In [5]:
from transformers import AutoTokenizer, AutoModelWithLMHead, SummarizationPipeline

In [6]:
model_size = "base"
model_id = f"SEBIS/code_trans_t5_{model_size}_source_code_summarization_python"

In [7]:
pipeline = SummarizationPipeline(
    model=AutoModelWithLMHead.from_pretrained(model_id),
    tokenizer=AutoTokenizer.from_pretrained(model_id, skip_special_tokens=True),
    device=0,
)

In [13]:
code_snippet = """def svg_to_image(string, size=None):
    if isinstance(string, unicode):
        string = string.encode('utf-8')
    renderer = QtSvg.QSvgRenderer(QtCore.QByteArray(string))
    if not renderer.isValid():
        raise ValueError('Invalid SVG data.')
    if size is None:
        size = renderer.defaultSize()
    image = QtGui.QImage(size, QtGui.QImage.Format_ARGB32)
    painter = QtGui.QPainter(image)
    renderer.render(painter)
    return image"""

In [20]:
pipeline(
    [code_snippet],
    do_sample=True,
    temperature=0.7,
    top_p=0.5,
    num_return_sequences=2,
    max_length=200,
    )

Your max_length is set to 200, but your input_length is only 113. Since this is a summarization task, where outputs shorter than the input are typically wanted, you might consider decreasing max_length manually, e.g. summarizer('...', max_length=56)

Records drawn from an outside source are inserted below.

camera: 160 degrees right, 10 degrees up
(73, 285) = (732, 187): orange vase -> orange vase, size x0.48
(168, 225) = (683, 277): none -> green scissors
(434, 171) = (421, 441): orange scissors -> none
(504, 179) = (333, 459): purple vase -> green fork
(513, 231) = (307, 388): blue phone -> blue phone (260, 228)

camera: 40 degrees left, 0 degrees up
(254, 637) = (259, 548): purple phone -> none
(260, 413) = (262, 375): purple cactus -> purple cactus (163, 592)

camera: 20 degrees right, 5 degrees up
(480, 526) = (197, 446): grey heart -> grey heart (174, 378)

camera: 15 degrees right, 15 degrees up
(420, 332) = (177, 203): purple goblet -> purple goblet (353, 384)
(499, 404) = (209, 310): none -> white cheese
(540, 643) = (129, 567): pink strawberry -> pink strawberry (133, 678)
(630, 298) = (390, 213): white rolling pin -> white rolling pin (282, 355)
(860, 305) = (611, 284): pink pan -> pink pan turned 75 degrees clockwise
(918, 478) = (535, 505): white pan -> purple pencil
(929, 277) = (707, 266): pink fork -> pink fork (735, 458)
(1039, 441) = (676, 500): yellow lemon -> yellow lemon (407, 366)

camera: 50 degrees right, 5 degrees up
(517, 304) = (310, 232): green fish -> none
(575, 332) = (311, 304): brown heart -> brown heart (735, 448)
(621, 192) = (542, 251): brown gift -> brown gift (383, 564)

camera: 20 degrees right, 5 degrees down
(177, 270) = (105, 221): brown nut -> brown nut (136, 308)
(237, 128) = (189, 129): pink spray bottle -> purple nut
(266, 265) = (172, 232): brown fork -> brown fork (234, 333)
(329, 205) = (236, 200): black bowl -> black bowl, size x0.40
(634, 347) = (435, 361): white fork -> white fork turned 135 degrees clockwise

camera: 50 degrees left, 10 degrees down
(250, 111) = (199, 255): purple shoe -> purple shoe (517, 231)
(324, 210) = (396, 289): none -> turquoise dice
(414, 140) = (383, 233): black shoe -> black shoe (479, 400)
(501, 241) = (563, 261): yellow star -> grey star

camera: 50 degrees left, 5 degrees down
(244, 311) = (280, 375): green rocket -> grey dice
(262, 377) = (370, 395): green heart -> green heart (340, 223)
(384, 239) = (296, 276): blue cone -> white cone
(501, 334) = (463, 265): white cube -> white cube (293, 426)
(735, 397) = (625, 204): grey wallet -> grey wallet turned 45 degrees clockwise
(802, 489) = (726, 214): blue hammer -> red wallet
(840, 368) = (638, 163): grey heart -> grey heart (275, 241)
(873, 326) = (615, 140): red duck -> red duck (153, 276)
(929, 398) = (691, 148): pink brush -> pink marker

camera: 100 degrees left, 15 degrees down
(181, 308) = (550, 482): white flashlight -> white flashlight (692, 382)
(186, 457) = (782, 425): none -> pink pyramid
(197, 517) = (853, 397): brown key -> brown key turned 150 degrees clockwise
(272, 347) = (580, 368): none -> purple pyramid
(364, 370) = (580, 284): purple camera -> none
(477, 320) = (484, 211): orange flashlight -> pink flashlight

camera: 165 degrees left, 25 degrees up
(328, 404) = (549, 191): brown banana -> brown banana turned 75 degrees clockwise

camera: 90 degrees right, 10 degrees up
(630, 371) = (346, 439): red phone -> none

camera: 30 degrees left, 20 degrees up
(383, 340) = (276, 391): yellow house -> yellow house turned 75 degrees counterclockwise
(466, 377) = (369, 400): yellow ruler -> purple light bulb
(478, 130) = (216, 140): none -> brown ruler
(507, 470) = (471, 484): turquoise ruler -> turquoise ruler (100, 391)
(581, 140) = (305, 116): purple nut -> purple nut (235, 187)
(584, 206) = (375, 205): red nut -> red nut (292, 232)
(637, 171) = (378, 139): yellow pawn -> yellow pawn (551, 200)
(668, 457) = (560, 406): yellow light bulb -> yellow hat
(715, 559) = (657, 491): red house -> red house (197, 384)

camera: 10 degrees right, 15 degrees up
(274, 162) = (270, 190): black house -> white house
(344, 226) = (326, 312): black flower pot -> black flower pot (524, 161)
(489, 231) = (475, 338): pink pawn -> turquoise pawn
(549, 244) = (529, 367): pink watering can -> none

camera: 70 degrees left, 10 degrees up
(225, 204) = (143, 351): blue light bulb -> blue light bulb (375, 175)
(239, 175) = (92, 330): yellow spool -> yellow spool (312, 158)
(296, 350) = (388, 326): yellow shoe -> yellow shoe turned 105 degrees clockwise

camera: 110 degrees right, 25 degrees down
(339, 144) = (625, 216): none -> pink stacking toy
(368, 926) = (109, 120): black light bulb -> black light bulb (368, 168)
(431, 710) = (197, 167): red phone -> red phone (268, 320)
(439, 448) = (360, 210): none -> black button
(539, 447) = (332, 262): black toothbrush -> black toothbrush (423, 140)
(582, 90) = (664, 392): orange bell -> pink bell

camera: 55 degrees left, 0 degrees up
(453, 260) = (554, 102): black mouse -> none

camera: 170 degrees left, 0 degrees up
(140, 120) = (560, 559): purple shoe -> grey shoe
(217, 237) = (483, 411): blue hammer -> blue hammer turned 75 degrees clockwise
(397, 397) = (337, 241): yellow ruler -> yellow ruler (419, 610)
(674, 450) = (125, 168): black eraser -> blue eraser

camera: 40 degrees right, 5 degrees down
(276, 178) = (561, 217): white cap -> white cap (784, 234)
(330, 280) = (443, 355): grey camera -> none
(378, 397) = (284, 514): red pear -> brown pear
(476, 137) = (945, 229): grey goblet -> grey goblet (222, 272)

[[{'summary_text': 'How to make a slower timer ?'},
  {'summary_text': 'How to use TermQuery to do an AND query across a QTreeWidget ?'}]]

In [21]:
code_snippet="""
def fibonacci(n):
    if n == 0:
        return 0
    elif n == 1:
        return 1
    else:
        return fibonacci(n-1) + fibonacci(n-2)
"""
pipeline(
    [code_snippet],
    do_sample=True,
    temperature=0.9,
    top_p=0.5,
    num_return_sequences=2,
    max_length=200,
    )

Your max_length is set to 200, but your input_length is only 36. Since this is a summarization task, where outputs shorter than the input are typically wanted, you might consider decreasing max_length manually, e.g. summarizer('...', max_length=18)


[[{'summary_text': 'How to make a function that returns a list of functions its arguments ?'},
  {'summary_text': 'How to make a function that returns a bound to a list of a function ?'}]]

In [25]:
code_snippet = """
def history_to_hash(npz: Union[None, str, FullGeneration]):
    if npz is None:
        return get_md5_hex(b"None")
    if isinstance(npz, str):
        return get_hash_from_voice_name(npz)
    npz_str = json.dumps(
        {
            "semantic_prompt": npz["semantic_prompt"].tolist(),
            "coarse_prompt": npz["coarse_prompt"].tolist(),
            "fine_prompt": npz["fine_prompt"].tolist(),
        }
    )
    npz_as_str = npz_str.encode("utf-8")
    return get_md5_hex(npz_as_str)
"""
pipeline(
    [code_snippet],
    do_sample=False,
    # temperature=0.1,
    # top_p=0.1,
    num_return_sequences=1,
    max_length=200,
    )

Your max_length is set to 200, but your input_length is only 172. Since this is a summarization task, where outputs shorter than the input are typically wanted, you might consider decreasing max_length manually, e.g. summarizer('...', max_length=86)


[{'summary_text': 'How to make a custom event with a masked object ?'}]